Endocardite Infecciosa


Quando morri de Endocardite Infecciosa
E que enterro lindo; com flores e lágrimas abundantes...
Perguntaram-me apenas no óbito
Se a doença se escrevia com letra maiúscula ou não.

O desleixado

Não queria beber mas acabei bebendo.

Não queria sofrer mas acabei sofrendo.

Não queria pegar o ônibus errado, mas acabei pegando.

Não queria voltar pra casa sóbrio e acabei voltando.

Não queria fazer listas do que eu não queria fazer.

E eu consigo sentir apenas a minha respiração?

quarta-feira, 23 de abril de 2008

Idéias na madrugada

As idéias fervilham e me mantém acordado às quatro da manhã. Lembro-me de uma discussão típica dos cursos de graduação: A idéia é determinada pelas condições econômicas? Ou subsiste independente destas?

Enquanto procuram o ovo ou a galinha, eu me sinto um privilegiado, por que ser acordado por idéias ainda é muito melhor do que pela fome.

Perguntas aos socialistas - parte I

Perguntei aos meus amigos socialistas, por que eles lutavam.

- Porque é a coisa certa a se fazer.

- Por que sem isto não viveria tranquilamente.

- Por que esta forma de organização social está profundamente equivocada.

- Por que entre o conformismo generalizado e a luta, escolhi a segunda.

Perguntei aos meus amigos socialistas, o que fariam depois da revolução, caso pudessem vivenciá-la e no mais geral respondiam: - Nunca parei para pensar nisto.

terça-feira, 22 de abril de 2008

A assembléia I

Gastão falava com emoção. A sinceridade brilhava nos seus olhos, nos seus gestos, em sua voz. O chão de cimento batido, crespo abrigava o povo sentado, reunido; era sua vez de falar e todos ouviam com atenção. Fora das frágeis paredes de madeira, chuva, ladeira e ruas e vielas escuras: um bairro abandonado pelo deus das missas e das hipocrisias de final de semana, fazia frio, e aqueles homens e mulheres ali, debatendo.

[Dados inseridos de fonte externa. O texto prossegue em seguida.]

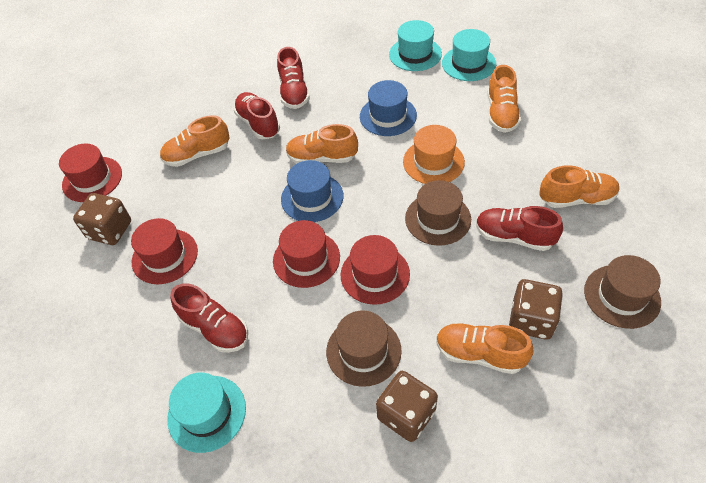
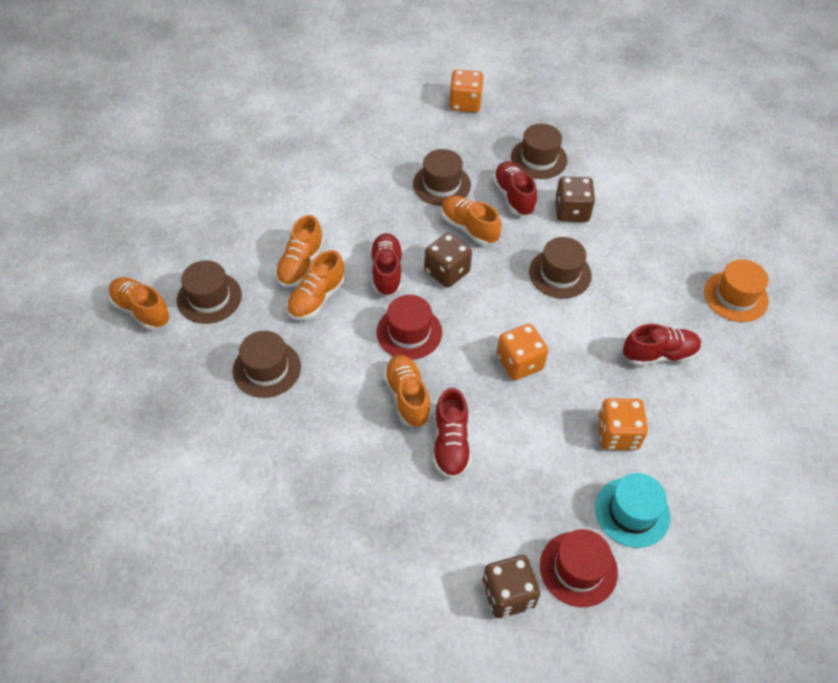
blue hat: [281,160,344,222] [360,80,417,136] = 2 -> none = 0
brown hat: [326,310,402,387] [405,180,471,246] [584,255,661,329] = 3 -> [177,260,242,324] [233,331,301,398] [413,149,471,206] [511,124,568,179] [529,237,592,299] = 5
orange dice: none = 0 -> [449,69,483,113] [497,324,548,380] [597,398,648,450] = 3
red hat: [59,144,122,202] [131,218,198,285] [273,220,340,288] [341,235,410,305] = 4 -> [376,295,442,360] [540,529,618,607] = 2
turquoise hat: [167,373,246,453] [389,20,442,71] [442,29,496,81] = 3 -> [595,473,670,548] = 1

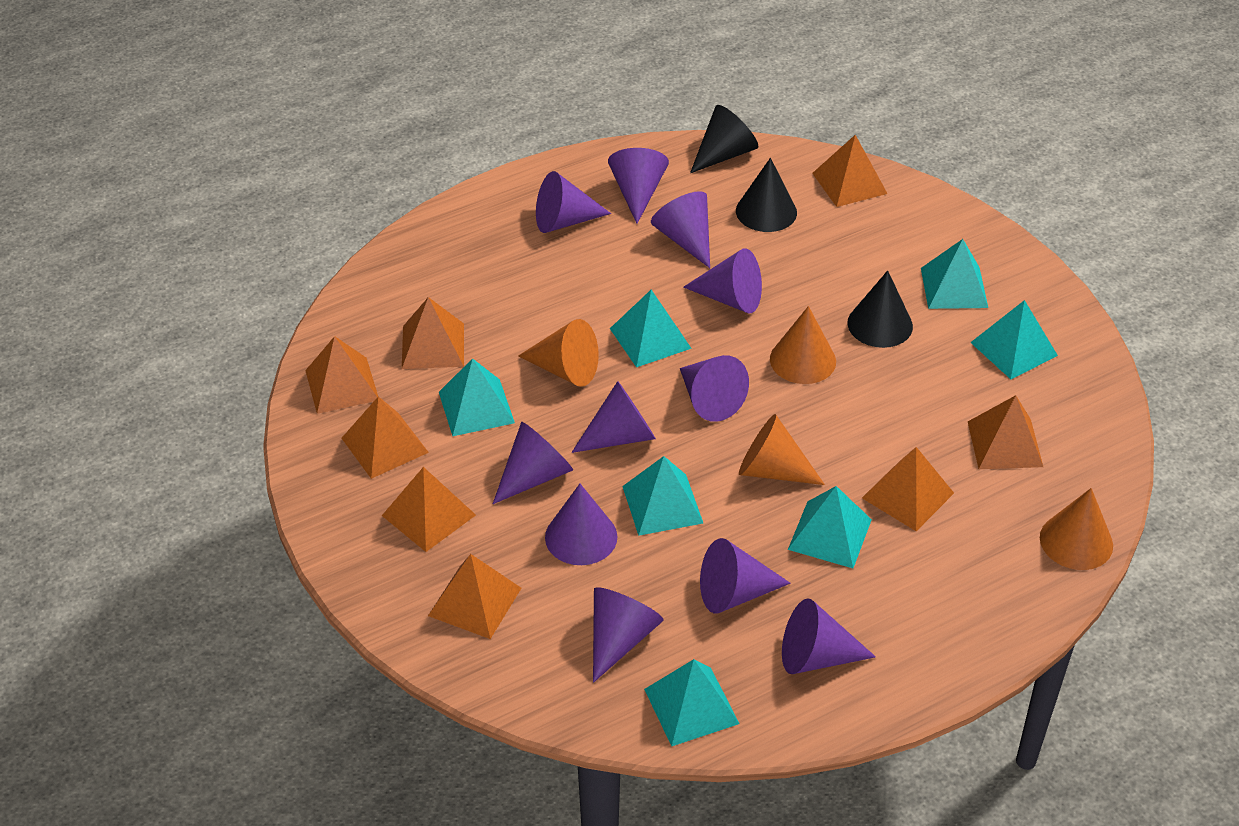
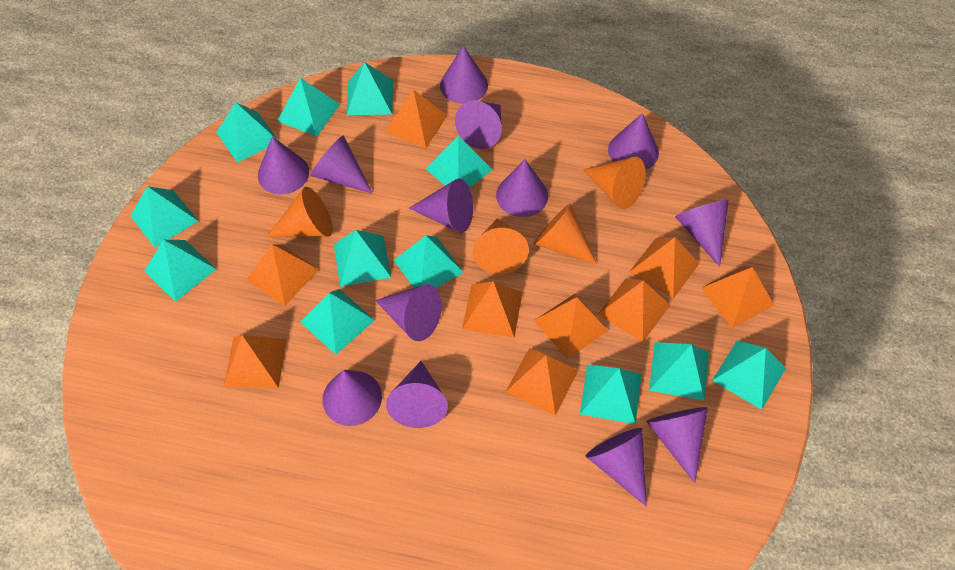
black cone: [690,105,758,173] [736,158,797,232] [847,270,913,348] = 3 -> none = 0
orange pyramid: [305,336,378,414] [342,396,429,479] [382,467,476,552] [402,297,464,369] [428,554,521,639] [812,135,888,207] [862,447,954,531] [968,395,1043,469] = 8 -> [224,335,286,388] [247,244,319,306] [385,89,447,148] [462,281,522,338] [506,348,578,416] [534,294,608,359] [598,278,670,342] [630,237,699,299] [701,266,774,328] = 9
purple cone: [493,422,573,504] [536,171,611,233] [545,484,617,565] [572,381,656,453] [593,587,664,683] [608,148,669,224] [651,191,710,268] [680,355,749,422] [684,249,762,313] [700,538,791,613] [782,598,876,674] = 11 -> [258,136,309,195] [310,135,373,194] [323,370,382,426] [375,284,442,341] [386,361,448,428] [409,179,473,233] [440,46,488,104] [455,101,502,149] [496,159,548,217] [586,428,647,506] [608,113,659,170] [646,407,708,483] [675,200,729,267] = 13
turquoise pyramid: [439,358,515,436] [610,290,692,367] [622,456,703,536] [644,659,739,746] [788,486,872,568] [921,239,988,309] [970,300,1058,379] = 7 -> [130,186,198,247] [144,240,216,302] [216,103,279,163] [278,78,340,136] [300,289,375,355] [334,230,391,287] [346,62,393,115] [394,236,464,288] [426,136,493,188] [580,364,641,424] [649,342,709,401] [712,340,786,410] = 12

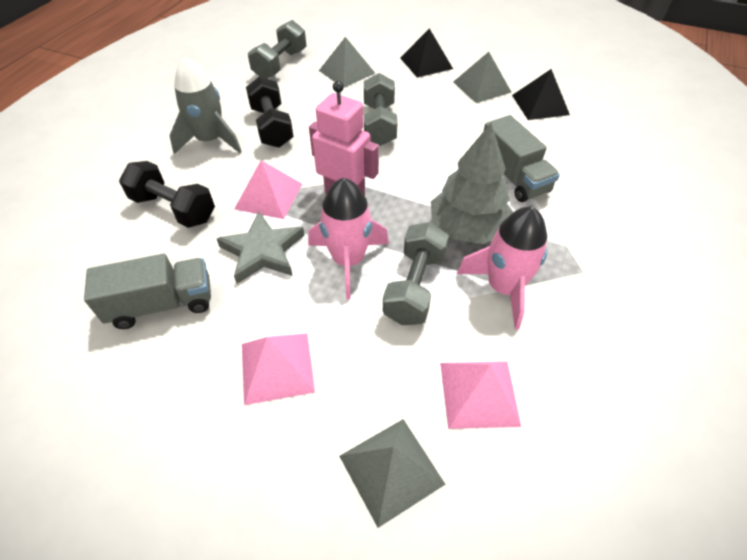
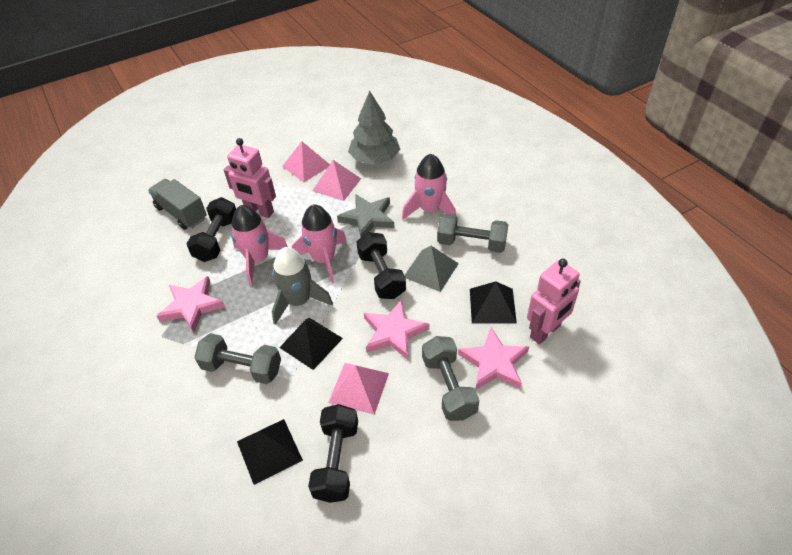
black dumbbell: [119,161,215,228] [246,76,294,148] = 2 -> [187,197,236,262] [308,404,358,503] [356,232,406,299] = 3
black pyramid: [400,28,453,78] [512,69,570,120] = 2 -> [237,419,303,485] [279,318,343,370] [470,281,517,324] = 3
grey pyramid: [319,37,375,87] [339,419,446,528] [453,52,511,103] = 3 -> [405,246,459,292] = 1
grey truck: [84,254,211,329] [484,115,560,202] = 2 -> [148,179,207,230] = 1
pink robot: [309,81,379,196] = 1 -> [224,138,276,218] [527,259,581,344] = 2
pink rocket: [308,178,389,299] [457,206,548,330] = 2 -> [231,205,288,285] [292,204,347,283] [402,154,456,220] = 3
pink star: none = 0 -> [157,276,225,332] [364,299,429,360] [458,328,529,390] = 3

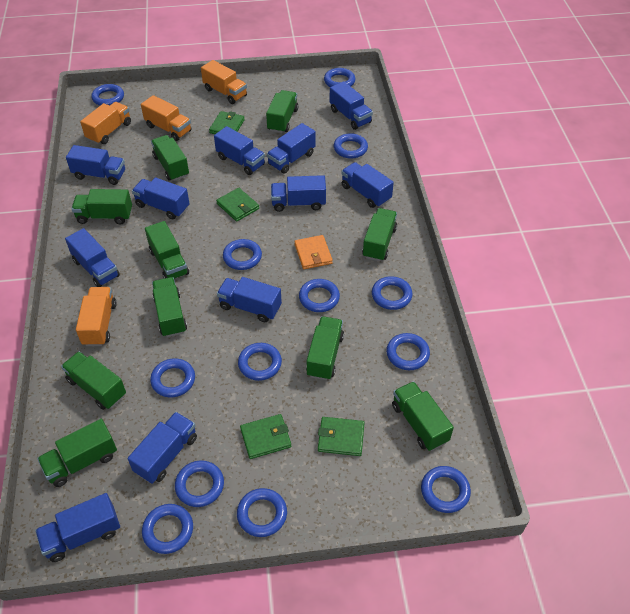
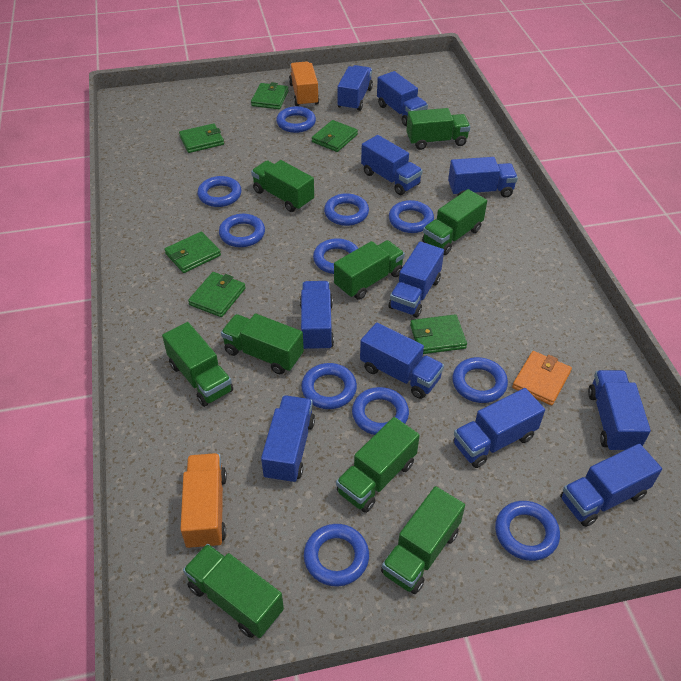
blue ring: [91,84,124,106] [142,504,193,554] [150,358,195,397] [175,460,224,507] [223,239,262,270] [237,488,287,537] [238,343,282,381] [299,279,340,312] [324,68,355,87] [334,133,368,159] [372,276,413,310] [386,333,430,370] [421,466,471,513] = 13 -> [197,176,242,207] [219,214,265,247] [276,106,316,133] [301,363,357,409] [304,524,369,587] [313,238,358,274] [324,193,369,226] [352,387,409,435] [389,200,434,233] [452,357,508,403] [495,501,560,561] = 11
green truck: [37,419,117,487] [61,351,126,410] [71,189,132,225] [145,221,189,279] [151,135,189,181] [152,277,187,337] [266,90,298,133] [306,316,344,380] [362,208,397,261] [392,381,454,451] = 10 -> [162,322,233,407] [183,544,284,638] [221,313,304,374] [251,160,314,212] [334,240,405,300] [336,417,420,513] [381,486,465,594] [406,108,470,150] [422,189,487,255] = 9
green wallet: [209,111,245,134] [216,188,259,222] [240,414,291,459] [318,417,364,456] = 4 -> [164,231,221,273] [179,123,224,153] [188,272,246,317] [251,82,289,109] [312,120,358,152] [410,314,467,354] = 6
orange truck: [76,287,117,346] [80,102,131,144] [141,95,192,141] [201,60,247,104] = 4 -> [180,453,227,549] [289,61,319,107] = 2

- É preciso que nos organizemos companheiros. Um passo após o outro; e em breve uma longa jornada.

Não acreditavam em partidos; seus políticos eram alvos dos intervalos e das piadas. Marcaram outra assembléia, nos apertos de mão, esperança.

Todos ouviam Gastão com atenção, por que acreditavam em si próprios e era sua vez de falar.

As ruas do centro da cidade - II

O tédio invade a face infantil de um filho de um vendedor ambulante. Sobre a banca, frutas, legumes e esperança. Há um aroma de carinho, em torno das frutas e da relação entre pai e filho. A cidade é paisagem, e aquela cena, a moldura.

Ninguém presta atenção nas molduras.